The team dropped to the consolation bracket, however, losing to the Harvard Club 3-2, a team composed of four professionals and only one amateur. The Bulldogs proceeded to defeat No. 5 Williams’ first team before being swept by Harvard’s first team, 5-0, after Manchanda pulled out with a blister.

“We finished kind of where we were expected to, but we didn’t give Harvard too much competition,” Byrnes said of the final match.

Byrnes said he was disappointed with the first team’s performance and suggested that Yale might have more work ahead of it in order to achieve its goal of finishing second in the nation.

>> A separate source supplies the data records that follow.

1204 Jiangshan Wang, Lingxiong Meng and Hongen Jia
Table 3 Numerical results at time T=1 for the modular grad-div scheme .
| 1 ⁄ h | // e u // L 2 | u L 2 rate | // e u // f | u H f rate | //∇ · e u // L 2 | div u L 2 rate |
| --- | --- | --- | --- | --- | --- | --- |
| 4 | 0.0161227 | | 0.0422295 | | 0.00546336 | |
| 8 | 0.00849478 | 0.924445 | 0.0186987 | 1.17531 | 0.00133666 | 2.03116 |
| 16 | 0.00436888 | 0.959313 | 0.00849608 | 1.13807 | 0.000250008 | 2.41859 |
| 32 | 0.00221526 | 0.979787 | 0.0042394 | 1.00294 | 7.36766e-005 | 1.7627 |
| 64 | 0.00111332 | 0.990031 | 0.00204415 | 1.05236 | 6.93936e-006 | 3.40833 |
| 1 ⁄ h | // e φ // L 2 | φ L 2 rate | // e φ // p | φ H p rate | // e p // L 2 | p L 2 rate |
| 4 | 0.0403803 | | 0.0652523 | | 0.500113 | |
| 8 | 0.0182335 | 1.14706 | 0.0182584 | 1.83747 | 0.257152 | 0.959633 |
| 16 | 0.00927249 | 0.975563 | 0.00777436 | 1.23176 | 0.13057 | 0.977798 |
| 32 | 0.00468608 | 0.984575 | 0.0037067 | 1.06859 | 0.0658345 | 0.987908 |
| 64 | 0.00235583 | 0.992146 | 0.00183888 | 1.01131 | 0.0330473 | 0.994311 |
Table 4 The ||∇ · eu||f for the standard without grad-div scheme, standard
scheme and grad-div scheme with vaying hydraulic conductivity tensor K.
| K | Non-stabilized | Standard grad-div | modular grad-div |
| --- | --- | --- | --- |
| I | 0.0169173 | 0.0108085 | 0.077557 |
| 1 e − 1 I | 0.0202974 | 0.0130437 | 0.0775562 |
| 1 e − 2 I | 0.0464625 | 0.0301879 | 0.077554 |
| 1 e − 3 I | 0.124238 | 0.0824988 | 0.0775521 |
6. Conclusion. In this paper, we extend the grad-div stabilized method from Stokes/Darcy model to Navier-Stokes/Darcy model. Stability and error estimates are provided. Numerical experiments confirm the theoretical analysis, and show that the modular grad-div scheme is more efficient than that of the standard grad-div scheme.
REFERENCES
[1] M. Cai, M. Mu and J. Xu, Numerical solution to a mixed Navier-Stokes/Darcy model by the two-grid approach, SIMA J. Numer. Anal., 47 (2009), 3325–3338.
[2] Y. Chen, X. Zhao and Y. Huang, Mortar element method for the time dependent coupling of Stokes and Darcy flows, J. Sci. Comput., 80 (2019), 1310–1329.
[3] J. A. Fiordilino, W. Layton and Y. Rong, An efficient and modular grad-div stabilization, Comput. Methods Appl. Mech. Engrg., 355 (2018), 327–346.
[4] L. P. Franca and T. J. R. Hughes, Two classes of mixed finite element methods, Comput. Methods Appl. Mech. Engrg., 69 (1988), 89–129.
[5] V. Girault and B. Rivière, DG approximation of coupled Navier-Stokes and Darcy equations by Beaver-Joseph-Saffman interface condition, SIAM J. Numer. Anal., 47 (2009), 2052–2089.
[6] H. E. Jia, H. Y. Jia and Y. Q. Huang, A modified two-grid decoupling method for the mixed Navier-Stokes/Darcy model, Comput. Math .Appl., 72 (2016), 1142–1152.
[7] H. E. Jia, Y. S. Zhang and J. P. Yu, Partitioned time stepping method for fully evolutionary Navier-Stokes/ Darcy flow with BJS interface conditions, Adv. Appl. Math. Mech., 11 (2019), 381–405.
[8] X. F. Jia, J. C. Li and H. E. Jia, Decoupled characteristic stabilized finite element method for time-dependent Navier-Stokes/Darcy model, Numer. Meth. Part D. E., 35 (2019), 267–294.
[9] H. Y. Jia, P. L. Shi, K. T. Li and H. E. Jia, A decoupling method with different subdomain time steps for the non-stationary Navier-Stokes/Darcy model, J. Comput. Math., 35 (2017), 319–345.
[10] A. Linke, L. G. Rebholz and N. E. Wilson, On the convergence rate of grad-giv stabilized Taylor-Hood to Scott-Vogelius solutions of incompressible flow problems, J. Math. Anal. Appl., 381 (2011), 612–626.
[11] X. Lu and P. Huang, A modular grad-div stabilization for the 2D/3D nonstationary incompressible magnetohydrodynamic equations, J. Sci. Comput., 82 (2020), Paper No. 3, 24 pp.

But others pointed to fatigue as well as the loss of Manchanda as explaining the team’s sub-par match against Harvard.

“We burned out [at the end of the tournament],” said Mathur. “We will give them a good fight [in the regular season].”

Yale players said that they had wanted to use the tournament, hosted by Trinity in Hartford, to make a statement to other college teams. Despite Yale’s increased strength, questions remained as to whether Yale’s top players could compete with those of other teams.

“We wanted to show [other college teams] that we have gotten better, and that we are also pretty strong near the top,” said Mathur. “We showed them that we are not going to just rely on our bottom four [this season].”

Mathur’s assessment notwithstanding, the performances of Yale’s second and third teams are evidence that relying on the bottom four might not be such a bad thing. Talbott praised Yale II, citing its 3-2 victory of Princeton’s second team.

“Our teams were pretty well balanced,” he said.

Talbott said his players will try to improve their conditioning individually over Christmas break before returning to campus Jan. 3. The Bulldogs will travel to San Francisco to take on No. 22 Stanford and No. 23 Berkeley Jan. 10.